## Supplied material
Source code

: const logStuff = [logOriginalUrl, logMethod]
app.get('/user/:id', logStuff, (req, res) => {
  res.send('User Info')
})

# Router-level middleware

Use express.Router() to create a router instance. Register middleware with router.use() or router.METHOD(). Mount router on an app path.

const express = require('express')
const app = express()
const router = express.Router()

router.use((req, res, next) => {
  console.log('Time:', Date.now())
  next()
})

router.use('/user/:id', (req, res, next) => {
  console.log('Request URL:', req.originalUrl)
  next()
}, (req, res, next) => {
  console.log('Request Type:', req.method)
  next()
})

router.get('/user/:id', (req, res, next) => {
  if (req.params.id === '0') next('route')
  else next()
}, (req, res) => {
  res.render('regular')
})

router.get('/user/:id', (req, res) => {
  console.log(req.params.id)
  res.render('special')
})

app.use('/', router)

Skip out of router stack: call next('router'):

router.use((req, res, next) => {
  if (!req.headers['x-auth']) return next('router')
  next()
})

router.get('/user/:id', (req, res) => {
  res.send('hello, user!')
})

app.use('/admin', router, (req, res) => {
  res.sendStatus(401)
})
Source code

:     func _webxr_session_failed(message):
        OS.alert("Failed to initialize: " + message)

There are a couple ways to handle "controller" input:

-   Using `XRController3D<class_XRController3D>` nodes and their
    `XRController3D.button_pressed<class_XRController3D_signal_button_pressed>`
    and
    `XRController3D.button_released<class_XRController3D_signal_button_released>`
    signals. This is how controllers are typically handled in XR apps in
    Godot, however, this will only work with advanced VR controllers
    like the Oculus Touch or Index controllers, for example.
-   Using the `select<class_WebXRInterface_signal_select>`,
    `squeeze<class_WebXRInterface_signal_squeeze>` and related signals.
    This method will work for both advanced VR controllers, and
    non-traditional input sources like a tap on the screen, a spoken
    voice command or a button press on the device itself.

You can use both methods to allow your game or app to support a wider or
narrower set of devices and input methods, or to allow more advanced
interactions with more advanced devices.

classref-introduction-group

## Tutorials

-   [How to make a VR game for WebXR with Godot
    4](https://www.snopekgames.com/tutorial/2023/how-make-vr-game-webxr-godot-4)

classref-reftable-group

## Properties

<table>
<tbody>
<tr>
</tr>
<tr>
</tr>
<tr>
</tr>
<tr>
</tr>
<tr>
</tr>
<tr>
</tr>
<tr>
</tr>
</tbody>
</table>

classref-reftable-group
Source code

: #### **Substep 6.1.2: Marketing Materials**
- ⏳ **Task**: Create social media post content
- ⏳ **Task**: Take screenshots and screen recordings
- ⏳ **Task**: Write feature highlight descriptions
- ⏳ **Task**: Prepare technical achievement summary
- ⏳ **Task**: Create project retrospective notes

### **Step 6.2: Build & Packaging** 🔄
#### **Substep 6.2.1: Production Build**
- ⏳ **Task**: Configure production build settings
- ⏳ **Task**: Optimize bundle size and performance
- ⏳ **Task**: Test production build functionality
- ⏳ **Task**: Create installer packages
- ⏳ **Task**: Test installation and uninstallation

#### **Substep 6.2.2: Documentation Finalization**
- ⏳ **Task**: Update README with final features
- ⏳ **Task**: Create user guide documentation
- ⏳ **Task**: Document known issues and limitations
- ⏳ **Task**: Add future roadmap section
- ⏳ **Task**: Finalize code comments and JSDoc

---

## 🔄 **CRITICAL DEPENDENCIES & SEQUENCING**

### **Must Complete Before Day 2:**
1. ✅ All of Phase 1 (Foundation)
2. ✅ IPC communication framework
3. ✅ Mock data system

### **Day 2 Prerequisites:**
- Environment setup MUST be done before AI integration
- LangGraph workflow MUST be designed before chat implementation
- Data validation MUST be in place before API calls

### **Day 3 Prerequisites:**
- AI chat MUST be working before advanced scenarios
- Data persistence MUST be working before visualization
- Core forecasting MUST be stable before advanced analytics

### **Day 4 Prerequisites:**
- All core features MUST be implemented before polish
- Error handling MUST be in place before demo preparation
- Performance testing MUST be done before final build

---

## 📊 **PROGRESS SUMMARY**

## Brief
In the data above, find the line containing "- All core features", then copy it and every later line exactly.

## Written response
- All core features MUST be implemented before polish
- Error handling MUST be in place before demo preparation
- Performance testing MUST be done before final build

---

## 📊 **PROGRESS SUMMARY**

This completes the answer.